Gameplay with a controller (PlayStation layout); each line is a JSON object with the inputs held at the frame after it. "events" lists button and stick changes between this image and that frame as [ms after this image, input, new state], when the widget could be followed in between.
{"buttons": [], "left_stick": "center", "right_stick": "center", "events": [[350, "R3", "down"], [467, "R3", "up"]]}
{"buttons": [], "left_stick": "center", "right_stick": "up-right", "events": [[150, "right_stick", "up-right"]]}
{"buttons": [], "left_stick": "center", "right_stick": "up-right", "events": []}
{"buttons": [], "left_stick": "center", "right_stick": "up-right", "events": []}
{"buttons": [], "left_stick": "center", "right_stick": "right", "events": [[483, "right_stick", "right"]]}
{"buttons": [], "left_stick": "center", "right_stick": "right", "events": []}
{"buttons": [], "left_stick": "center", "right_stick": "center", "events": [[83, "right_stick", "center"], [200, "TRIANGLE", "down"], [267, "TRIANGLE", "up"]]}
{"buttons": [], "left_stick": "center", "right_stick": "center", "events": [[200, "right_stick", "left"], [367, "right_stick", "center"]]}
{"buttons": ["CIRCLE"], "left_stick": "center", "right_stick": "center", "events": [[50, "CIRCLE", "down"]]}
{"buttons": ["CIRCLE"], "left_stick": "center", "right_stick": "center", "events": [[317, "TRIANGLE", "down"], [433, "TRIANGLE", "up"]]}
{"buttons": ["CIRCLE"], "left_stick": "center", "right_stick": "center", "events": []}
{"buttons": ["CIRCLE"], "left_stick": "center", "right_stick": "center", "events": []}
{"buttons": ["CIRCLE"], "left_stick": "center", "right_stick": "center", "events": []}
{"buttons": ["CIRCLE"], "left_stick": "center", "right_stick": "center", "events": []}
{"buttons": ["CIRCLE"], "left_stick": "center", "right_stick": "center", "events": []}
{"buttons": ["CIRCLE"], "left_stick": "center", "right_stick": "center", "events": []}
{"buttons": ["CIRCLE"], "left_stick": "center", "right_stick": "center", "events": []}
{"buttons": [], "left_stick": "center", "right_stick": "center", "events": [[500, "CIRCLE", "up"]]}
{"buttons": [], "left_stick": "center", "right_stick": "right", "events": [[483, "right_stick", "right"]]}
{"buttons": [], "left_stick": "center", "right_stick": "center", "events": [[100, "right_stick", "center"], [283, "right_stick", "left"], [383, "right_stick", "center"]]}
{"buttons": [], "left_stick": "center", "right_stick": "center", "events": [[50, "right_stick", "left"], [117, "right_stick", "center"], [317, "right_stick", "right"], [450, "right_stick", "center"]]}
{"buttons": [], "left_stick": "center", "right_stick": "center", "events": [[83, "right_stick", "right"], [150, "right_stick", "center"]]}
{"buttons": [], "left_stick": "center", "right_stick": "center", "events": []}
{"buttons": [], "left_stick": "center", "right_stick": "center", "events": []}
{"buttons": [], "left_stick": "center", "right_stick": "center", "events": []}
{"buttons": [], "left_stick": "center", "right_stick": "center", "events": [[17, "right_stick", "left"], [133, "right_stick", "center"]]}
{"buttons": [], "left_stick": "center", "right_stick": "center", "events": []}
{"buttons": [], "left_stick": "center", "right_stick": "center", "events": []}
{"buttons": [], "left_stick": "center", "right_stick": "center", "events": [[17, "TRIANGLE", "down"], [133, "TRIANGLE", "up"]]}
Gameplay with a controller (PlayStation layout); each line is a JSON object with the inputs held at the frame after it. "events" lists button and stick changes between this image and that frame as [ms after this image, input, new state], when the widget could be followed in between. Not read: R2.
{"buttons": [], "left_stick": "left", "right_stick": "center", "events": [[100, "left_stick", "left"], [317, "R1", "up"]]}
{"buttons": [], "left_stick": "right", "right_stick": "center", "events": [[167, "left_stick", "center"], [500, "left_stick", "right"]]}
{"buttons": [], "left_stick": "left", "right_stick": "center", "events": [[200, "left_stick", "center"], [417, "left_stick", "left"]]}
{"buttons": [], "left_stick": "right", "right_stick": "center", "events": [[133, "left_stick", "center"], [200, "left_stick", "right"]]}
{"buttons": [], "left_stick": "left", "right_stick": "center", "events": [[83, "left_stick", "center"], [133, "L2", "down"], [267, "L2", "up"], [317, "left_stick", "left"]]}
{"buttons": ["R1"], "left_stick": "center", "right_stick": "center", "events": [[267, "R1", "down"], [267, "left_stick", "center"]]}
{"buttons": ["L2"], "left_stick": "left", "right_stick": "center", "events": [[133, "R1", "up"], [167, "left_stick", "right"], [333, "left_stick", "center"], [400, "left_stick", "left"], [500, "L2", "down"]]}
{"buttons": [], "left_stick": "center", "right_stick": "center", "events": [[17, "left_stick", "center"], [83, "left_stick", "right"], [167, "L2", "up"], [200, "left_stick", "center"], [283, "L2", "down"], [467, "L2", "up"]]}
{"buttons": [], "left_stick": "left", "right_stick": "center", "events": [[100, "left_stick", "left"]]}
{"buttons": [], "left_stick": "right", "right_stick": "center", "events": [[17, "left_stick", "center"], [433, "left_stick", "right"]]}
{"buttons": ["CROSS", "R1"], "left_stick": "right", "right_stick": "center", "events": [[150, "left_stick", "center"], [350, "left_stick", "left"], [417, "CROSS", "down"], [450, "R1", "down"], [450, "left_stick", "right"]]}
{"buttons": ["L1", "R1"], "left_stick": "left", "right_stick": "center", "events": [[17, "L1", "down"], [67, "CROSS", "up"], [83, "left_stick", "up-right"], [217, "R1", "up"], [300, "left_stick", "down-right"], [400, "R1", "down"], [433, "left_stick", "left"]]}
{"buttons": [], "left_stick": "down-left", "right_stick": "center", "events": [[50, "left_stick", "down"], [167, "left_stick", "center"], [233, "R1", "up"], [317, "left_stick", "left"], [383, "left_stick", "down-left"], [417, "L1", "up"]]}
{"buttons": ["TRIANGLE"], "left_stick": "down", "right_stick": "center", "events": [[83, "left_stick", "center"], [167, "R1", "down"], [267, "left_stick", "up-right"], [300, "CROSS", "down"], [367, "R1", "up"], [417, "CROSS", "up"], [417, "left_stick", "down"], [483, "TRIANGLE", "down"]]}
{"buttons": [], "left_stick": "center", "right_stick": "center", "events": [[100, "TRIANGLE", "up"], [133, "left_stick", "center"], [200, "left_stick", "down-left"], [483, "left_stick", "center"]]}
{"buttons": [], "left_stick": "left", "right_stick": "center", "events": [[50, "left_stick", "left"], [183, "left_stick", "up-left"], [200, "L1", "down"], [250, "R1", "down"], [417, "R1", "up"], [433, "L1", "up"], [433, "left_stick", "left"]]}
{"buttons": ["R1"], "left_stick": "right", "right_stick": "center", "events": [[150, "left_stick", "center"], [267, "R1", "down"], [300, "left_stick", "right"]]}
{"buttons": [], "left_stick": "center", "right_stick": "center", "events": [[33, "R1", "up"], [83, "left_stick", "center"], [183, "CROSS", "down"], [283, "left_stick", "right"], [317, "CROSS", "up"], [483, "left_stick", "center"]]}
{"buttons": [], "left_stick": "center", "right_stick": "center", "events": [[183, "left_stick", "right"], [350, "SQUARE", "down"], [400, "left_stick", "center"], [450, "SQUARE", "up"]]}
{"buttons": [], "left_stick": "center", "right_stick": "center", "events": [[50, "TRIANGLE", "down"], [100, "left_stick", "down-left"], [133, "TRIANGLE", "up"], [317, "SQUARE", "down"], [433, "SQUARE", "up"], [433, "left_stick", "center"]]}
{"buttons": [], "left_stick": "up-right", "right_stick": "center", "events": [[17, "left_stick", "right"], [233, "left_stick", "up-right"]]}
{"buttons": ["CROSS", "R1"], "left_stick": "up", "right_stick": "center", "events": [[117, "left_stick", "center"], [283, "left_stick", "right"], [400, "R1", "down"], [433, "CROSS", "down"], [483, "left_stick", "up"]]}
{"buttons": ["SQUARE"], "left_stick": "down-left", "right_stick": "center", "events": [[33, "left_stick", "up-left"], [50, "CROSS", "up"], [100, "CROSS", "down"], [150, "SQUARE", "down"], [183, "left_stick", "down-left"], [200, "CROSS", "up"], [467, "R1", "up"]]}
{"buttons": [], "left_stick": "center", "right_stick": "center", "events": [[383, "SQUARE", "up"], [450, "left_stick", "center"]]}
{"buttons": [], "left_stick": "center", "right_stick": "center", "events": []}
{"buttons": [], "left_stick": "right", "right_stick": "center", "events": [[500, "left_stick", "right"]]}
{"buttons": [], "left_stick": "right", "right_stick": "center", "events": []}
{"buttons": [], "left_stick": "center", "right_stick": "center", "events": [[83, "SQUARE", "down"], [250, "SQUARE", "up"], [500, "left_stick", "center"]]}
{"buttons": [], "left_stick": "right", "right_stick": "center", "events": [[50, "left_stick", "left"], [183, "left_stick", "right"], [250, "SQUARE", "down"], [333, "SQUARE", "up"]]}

·····

Task to carry out:
Go through the entries above and copy out every line that includes the word "this".

Result of the task:
Gameplay with a controller (PlayStation layout); each line is a JSON object with the inputs held at the frame after it. "events" lists button and stick changes between this image and that frame as [ms after this image, input, new state], when the widget could be followed in between.
Gameplay with a controller (PlayStation layout); each line is a JSON object with the inputs held at the frame after it. "events" lists button and stick changes between this image and that frame as [ms after this image, input, new state], when the widget could be followed in between. Not read: R2.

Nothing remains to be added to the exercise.